Each record below should be printed exactly as it was written.

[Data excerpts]

━━━━━━━━━━━━━━━━━━━━━━━━━━━━━━

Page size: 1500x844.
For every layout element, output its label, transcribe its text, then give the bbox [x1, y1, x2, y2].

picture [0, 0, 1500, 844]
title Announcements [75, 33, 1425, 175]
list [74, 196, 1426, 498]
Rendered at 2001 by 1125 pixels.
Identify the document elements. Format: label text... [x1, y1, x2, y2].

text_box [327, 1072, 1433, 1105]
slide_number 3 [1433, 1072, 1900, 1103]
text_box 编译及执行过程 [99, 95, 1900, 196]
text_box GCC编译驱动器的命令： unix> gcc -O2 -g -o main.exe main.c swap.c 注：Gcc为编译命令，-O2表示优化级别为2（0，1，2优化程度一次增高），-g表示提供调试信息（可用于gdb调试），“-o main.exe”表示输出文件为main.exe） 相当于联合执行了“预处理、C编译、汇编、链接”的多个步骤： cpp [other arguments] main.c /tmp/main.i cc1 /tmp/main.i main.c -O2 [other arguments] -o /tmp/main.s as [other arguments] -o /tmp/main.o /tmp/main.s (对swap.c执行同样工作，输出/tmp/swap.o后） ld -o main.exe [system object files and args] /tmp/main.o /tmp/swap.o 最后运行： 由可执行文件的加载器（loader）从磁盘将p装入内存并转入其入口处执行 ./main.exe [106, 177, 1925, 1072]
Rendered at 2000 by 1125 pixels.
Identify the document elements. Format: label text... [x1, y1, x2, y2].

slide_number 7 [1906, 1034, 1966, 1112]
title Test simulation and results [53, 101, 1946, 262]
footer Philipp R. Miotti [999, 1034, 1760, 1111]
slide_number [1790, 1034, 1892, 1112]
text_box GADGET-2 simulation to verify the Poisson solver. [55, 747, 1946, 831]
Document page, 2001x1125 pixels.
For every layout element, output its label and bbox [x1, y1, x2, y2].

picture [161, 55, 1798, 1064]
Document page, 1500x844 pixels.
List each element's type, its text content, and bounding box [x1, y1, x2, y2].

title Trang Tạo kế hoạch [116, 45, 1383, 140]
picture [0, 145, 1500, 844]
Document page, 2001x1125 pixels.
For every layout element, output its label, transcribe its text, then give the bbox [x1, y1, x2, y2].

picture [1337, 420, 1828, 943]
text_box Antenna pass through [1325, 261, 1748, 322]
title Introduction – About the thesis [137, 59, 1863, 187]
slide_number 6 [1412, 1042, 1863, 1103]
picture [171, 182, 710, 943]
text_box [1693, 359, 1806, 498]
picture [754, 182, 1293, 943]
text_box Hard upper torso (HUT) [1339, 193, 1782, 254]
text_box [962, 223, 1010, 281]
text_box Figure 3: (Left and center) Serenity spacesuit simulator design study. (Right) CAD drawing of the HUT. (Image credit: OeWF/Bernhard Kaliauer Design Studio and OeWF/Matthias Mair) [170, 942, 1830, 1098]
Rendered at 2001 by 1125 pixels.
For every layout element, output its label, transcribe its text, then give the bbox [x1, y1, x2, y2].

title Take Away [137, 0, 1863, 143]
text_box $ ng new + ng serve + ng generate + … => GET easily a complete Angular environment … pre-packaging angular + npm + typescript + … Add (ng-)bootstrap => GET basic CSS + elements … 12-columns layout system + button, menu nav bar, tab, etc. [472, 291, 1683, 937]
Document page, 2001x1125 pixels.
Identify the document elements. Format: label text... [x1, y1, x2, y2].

━━━━━━━━━━━━━━━━━━━━━━━━━━━━━━

#### [Result for this exercise]
Page size: 1500x844.
For every layout element, output its label, transcribe its text, then give the bbox [x1, y1, x2, y2].

picture [0, 0, 1500, 844]
title Announcements [75, 33, 1425, 175]
list [74, 196, 1426, 498]
Rendered at 2001 by 1125 pixels.
Identify the document elements. Format: label text... [x1, y1, x2, y2].

text_box [327, 1072, 1433, 1105]
slide_number 3 [1433, 1072, 1900, 1103]
text_box 编译及执行过程 [99, 95, 1900, 196]
text_box GCC编译驱动器的命令： unix> gcc -O2 -g -o main.exe main.c swap.c 注：Gcc为编译命令，-O2表示优化级别为2（0，1，2优化程度一次增高），-g表示提供调试信息（可用于gdb调试），“-o main.exe”表示输出文件为main.exe） 相当于联合执行了“预处理、C编译、汇编、链接”的多个步骤： cpp [other arguments] main.c /tmp/main.i cc1 /tmp/main.i main.c -O2 [other arguments] -o /tmp/main.s as [other arguments] -o /tmp/main.o /tmp/main.s (对swap.c执行同样工作，输出/tmp/swap.o后） ld -o main.exe [system object files and args] /tmp/main.o /tmp/swap.o 最后运行： 由可执行文件的加载器（loader）从磁盘将p装入内存并转入其入口处执行 ./main.exe [106, 177, 1925, 1072]
Rendered at 2000 by 1125 pixels.
Identify the document elements. Format: label text... [x1, y1, x2, y2].

slide_number 7 [1906, 1034, 1966, 1112]
title Test simulation and results [53, 101, 1946, 262]
footer Philipp R. Miotti [999, 1034, 1760, 1111]
slide_number [1790, 1034, 1892, 1112]
text_box GADGET-2 simulation to verify the Poisson solver. [55, 747, 1946, 831]
Document page, 2001x1125 pixels.
For every layout element, output its label and bbox [x1, y1, x2, y2].

picture [161, 55, 1798, 1064]
Document page, 1500x844 pixels.
List each element's type, its text content, and bounding box [x1, y1, x2, y2].

title Trang Tạo kế hoạch [116, 45, 1383, 140]
picture [0, 145, 1500, 844]
Document page, 2001x1125 pixels.
For every layout element, output its label, transcribe its text, then give the bbox [x1, y1, x2, y2].

picture [1337, 420, 1828, 943]
text_box Antenna pass through [1325, 261, 1748, 322]
title Introduction – About the thesis [137, 59, 1863, 187]
slide_number 6 [1412, 1042, 1863, 1103]
picture [171, 182, 710, 943]
text_box [1693, 359, 1806, 498]
picture [754, 182, 1293, 943]
text_box Hard upper torso (HUT) [1339, 193, 1782, 254]
text_box [962, 223, 1010, 281]
text_box Figure 3: (Left and center) Serenity spacesuit simulator design study. (Right) CAD drawing of the HUT. (Image credit: OeWF/Bernhard Kaliauer Design Studio and OeWF/Matthias Mair) [170, 942, 1830, 1098]
Rendered at 2001 by 1125 pixels.
For every layout element, output its label, transcribe its text, then give the bbox [x1, y1, x2, y2].

title Take Away [137, 0, 1863, 143]
text_box $ ng new + ng serve + ng generate + … => GET easily a complete Angular environment … pre-packaging angular + npm + typescript + … Add (ng-)bootstrap => GET basic CSS + elements … 12-columns layout system + button, menu nav bar, tab, etc. [472, 291, 1683, 937]
Document page, 2001x1125 pixels.
Identify the document elements. Format: label text... [x1, y1, x2, y2].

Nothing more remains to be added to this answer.